Sur proposition du rapporteur, la commission a adopté un amendement COM-644 visant à moderniser la procédure disciplinaire applicable dans l'enseignement agricole supérieur. Il permet de renforcer l'impartialité des conseils disciplinaires en prévoyant une procédure de récusation en cas de doute sur l'impartialité d'un de ses membres ou en instaurant un dépaysement de la procédure.

Afin de renforcer la sécurité juridique des décisions disciplinaires, il confie la présidence du Conseil national de l'enseignement supérieur et de la recherche agricole, agroalimentaire et vétérinaire (CNESERAAV) statuant en matière disciplinaire à un conseiller d'État. Il permet également au ministre en charge de l'agriculture de suspendre un personnel de l'enseignement supérieur agricole de ses fonctions pour une durée maximale d'un an, sans perte de salaire.
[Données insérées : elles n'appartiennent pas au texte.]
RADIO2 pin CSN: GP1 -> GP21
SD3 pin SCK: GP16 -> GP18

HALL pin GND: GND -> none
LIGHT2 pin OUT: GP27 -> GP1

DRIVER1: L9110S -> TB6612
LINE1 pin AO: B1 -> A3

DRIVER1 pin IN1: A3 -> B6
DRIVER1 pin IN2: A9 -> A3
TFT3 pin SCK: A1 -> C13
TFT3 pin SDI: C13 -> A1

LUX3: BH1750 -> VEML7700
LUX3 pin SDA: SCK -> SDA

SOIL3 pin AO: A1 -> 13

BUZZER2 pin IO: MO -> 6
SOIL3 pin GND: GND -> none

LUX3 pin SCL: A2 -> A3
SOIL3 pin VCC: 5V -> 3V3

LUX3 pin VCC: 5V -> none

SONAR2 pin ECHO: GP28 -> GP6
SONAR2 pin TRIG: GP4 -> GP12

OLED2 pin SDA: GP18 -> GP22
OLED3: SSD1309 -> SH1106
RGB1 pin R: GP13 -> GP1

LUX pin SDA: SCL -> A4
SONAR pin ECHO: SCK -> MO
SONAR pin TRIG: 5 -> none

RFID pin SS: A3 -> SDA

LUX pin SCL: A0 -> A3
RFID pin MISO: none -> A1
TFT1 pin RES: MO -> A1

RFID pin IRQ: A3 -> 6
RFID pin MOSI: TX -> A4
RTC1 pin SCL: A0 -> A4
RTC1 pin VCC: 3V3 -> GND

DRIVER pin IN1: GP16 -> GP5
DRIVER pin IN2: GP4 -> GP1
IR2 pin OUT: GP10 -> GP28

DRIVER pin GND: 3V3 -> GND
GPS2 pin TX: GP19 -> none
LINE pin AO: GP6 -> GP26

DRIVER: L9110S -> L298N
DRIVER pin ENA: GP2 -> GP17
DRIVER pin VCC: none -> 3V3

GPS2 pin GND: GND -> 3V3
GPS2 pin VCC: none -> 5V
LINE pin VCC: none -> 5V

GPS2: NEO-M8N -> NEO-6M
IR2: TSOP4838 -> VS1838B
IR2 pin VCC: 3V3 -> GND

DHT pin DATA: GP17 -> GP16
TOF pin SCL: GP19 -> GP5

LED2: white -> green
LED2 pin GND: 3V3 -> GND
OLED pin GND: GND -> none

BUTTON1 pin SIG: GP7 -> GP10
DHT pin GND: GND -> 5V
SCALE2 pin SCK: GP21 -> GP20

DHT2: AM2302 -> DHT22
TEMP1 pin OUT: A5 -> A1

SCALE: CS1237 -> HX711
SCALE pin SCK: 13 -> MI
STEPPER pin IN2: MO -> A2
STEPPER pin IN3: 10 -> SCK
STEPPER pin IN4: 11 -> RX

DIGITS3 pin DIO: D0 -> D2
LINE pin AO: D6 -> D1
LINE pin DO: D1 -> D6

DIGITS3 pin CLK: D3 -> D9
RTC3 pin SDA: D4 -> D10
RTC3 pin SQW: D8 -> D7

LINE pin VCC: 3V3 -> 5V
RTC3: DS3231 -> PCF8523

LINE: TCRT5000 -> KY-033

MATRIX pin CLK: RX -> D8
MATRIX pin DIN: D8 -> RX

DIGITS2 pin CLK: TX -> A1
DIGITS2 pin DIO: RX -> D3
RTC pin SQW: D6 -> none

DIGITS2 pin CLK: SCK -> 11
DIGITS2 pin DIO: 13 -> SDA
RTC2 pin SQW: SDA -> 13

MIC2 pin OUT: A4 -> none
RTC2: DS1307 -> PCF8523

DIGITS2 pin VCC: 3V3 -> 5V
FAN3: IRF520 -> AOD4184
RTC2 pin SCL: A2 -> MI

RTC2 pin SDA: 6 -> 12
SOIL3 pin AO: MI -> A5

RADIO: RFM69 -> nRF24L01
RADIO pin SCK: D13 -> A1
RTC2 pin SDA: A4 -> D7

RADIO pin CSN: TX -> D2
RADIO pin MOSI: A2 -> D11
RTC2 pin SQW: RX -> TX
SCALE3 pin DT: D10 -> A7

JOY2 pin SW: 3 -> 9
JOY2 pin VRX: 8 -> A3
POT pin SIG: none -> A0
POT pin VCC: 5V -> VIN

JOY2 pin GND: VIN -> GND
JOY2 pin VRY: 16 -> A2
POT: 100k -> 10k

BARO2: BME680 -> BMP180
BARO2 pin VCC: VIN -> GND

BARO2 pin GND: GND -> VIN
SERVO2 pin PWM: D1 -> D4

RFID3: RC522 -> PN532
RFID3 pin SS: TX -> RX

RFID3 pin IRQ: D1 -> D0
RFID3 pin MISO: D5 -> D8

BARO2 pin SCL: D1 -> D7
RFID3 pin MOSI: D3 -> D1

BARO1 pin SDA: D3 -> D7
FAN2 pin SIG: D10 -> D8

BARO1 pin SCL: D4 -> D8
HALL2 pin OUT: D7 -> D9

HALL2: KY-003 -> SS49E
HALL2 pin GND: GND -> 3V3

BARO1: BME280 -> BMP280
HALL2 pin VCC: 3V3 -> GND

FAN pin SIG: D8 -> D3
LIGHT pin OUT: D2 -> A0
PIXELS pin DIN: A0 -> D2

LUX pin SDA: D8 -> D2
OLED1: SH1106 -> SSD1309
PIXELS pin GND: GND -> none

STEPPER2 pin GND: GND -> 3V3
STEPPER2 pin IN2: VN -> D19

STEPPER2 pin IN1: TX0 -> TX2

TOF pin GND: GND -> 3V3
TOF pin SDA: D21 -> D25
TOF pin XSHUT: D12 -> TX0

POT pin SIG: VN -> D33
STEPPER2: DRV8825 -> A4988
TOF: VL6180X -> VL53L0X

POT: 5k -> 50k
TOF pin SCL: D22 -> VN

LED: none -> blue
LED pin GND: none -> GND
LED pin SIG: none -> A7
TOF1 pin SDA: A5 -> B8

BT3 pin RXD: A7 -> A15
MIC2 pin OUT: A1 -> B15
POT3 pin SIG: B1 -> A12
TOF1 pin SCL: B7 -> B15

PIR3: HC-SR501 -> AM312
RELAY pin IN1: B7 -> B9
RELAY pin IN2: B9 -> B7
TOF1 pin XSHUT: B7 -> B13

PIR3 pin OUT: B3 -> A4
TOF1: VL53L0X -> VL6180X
La procédure disciplinaire est ainsi alignée sur celle applicable dans l'enseignement supérieur depuis sa réforme en 2019 par la loi pour la transformation de la fonction publique.

4. Supprimer toute référence au service national universel dans ce texte

L'article 2 prévoit l'organisation d'actions de découverte des métiers du vivant dans le cadre du service national universel (SNU).

Résultant d'une volonté présidentielle, le SNU n'a eu de cesse de prendre de l'ampleur - augmentations annuelles des crédits, volonté présidentielle de le généraliser à toute une classe d'âge - sans que la représentation nationale n'ait été associée. De manière constante, la commission a demandé l'organisation d'un débat devant le Parlement sur la finalité du service national universel. Alors qu'il s'agit d'un dispositif coûteux qui ne parvient pas à attirer les jeunes en dehors d'une minorité intéressée par l'engagement en uniforme, la volonté d'élargir le SNU à la promotion des métiers du vivant témoigne de l'absence de cohérence de ce dispositif et de vision claire sur ses objectifs.

Par ailleurs, lors de l'examen du PLF 2025, la commission s'est prononcée en faveur de la fin du SNU.

Sur proposition du rapporteur, la commission a adopté un amendement COM-641 visant à supprimer toute référence au SNU dans ce texte.